Aside from the injuries and emotional scarring, there’s been some economic fall out. “We had to close one whole theater whenever he comes in,” Newton said. “People were running out of there, covered in popcorn debris, tripping over vats of soda. Everytime he emptied the popcorn bucket he roared like a dinosaur, nobody could hear the movie. He was flinging his empty buckets and vats all over the place, hitting people. We have rats, mice, cats and birds in the theater now! We never had that problem before. They gather around his feet to eat what falls off of him. Lucky for those animals he can’t see his feet…God if someone ever told him there was food around his feet…”he said, shaking and turning pale.

In response the city of Chicago has done everything in its power to meet the demands of this crisis. Chicago Memorial Hospital has setup a triage unit to care for wounded employees and a local psychologist has been on hand to counsel those employees suffering from post-traumatic stress. This reporter tried, to no avail, to get a statement from the triage nurse who treated Roper (Whopper) for the injuries he sustained when Ebert bit off his finger.

For now it’s time for me to put down the pen and help.

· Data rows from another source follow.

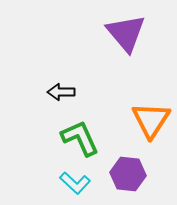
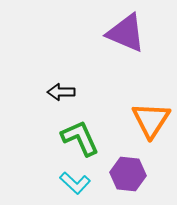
purple triangle: rotated 27 degrees counterclockwise
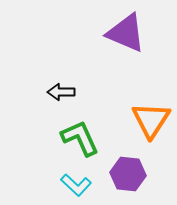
cyan L-shape: moved 1 px right, 2 px down
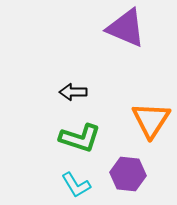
purple triangle: moved 5 px up
black arrow: moved 12 px right
green L-shape: rotated 132 degrees clockwise
cyan L-shape: rotated 16 degrees clockwise
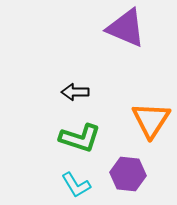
black arrow: moved 2 px right
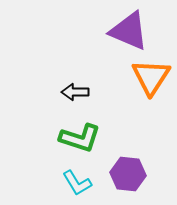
purple triangle: moved 3 px right, 3 px down
orange triangle: moved 43 px up
cyan L-shape: moved 1 px right, 2 px up
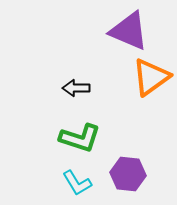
orange triangle: rotated 21 degrees clockwise
black arrow: moved 1 px right, 4 px up
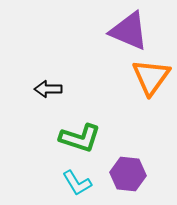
orange triangle: rotated 18 degrees counterclockwise
black arrow: moved 28 px left, 1 px down
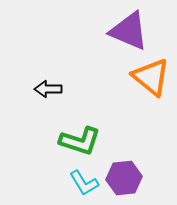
orange triangle: rotated 27 degrees counterclockwise
green L-shape: moved 3 px down
purple hexagon: moved 4 px left, 4 px down; rotated 12 degrees counterclockwise
cyan L-shape: moved 7 px right
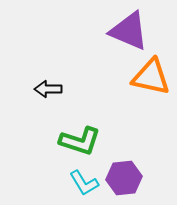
orange triangle: rotated 27 degrees counterclockwise
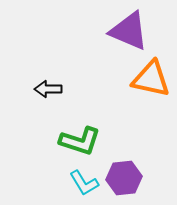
orange triangle: moved 2 px down
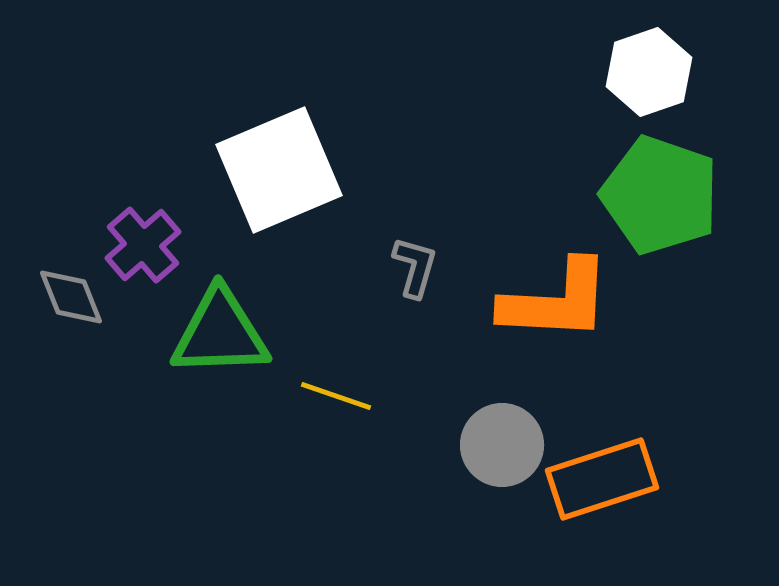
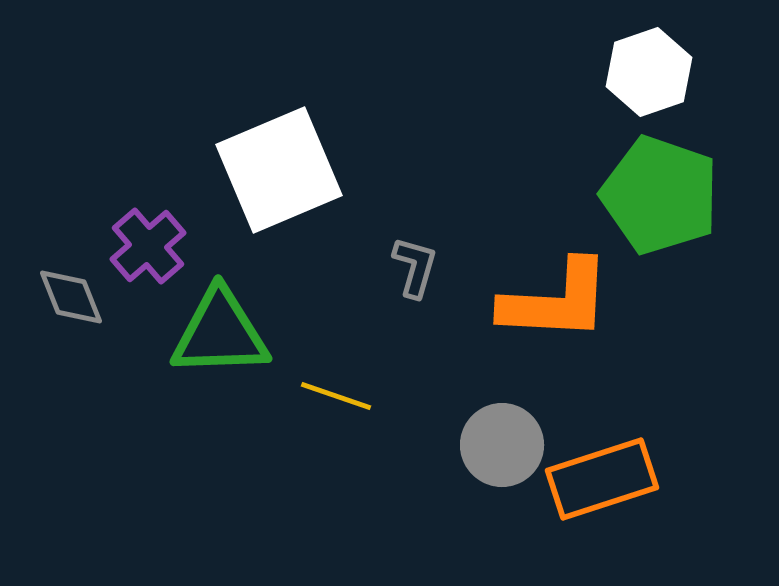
purple cross: moved 5 px right, 1 px down
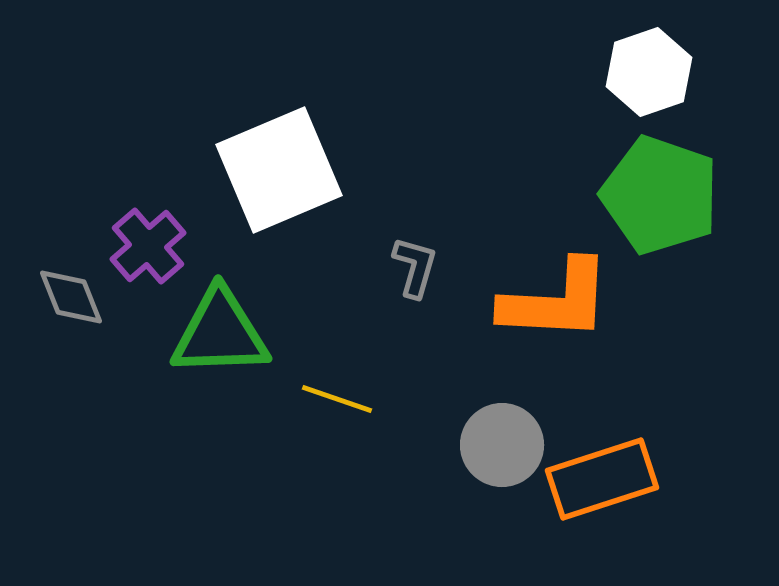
yellow line: moved 1 px right, 3 px down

There’s only so much suffering one man can witness while sitting idly by and reporting on it. It’s time for me to roll up my sleeves, wade through the puddle of soda oozing from the over burdened Diet Pepsi machine, carefully make my way around the many worn out popcorn machines, and see if I can help these brave doctors and nurses tend to the wounded. I can barely see through the smoke of the latest popcorn machine, now fully engulfed in flames, but I must help. Luckily Ebert is currently watching a special screening of Charlie and the Chocolate Factory so there’s time to evacuate the wounded and dead.

“We play that movie to sooth him, “ Newton said. “When we can’t take anymore or we run out of healthy people at the snack bar we start it. He just sits there and drools at it for 2 hours while we treat the injured.”

Someone pray for these people. And pray the Chocolate Factory reel never snaps while these poor kids are in-country.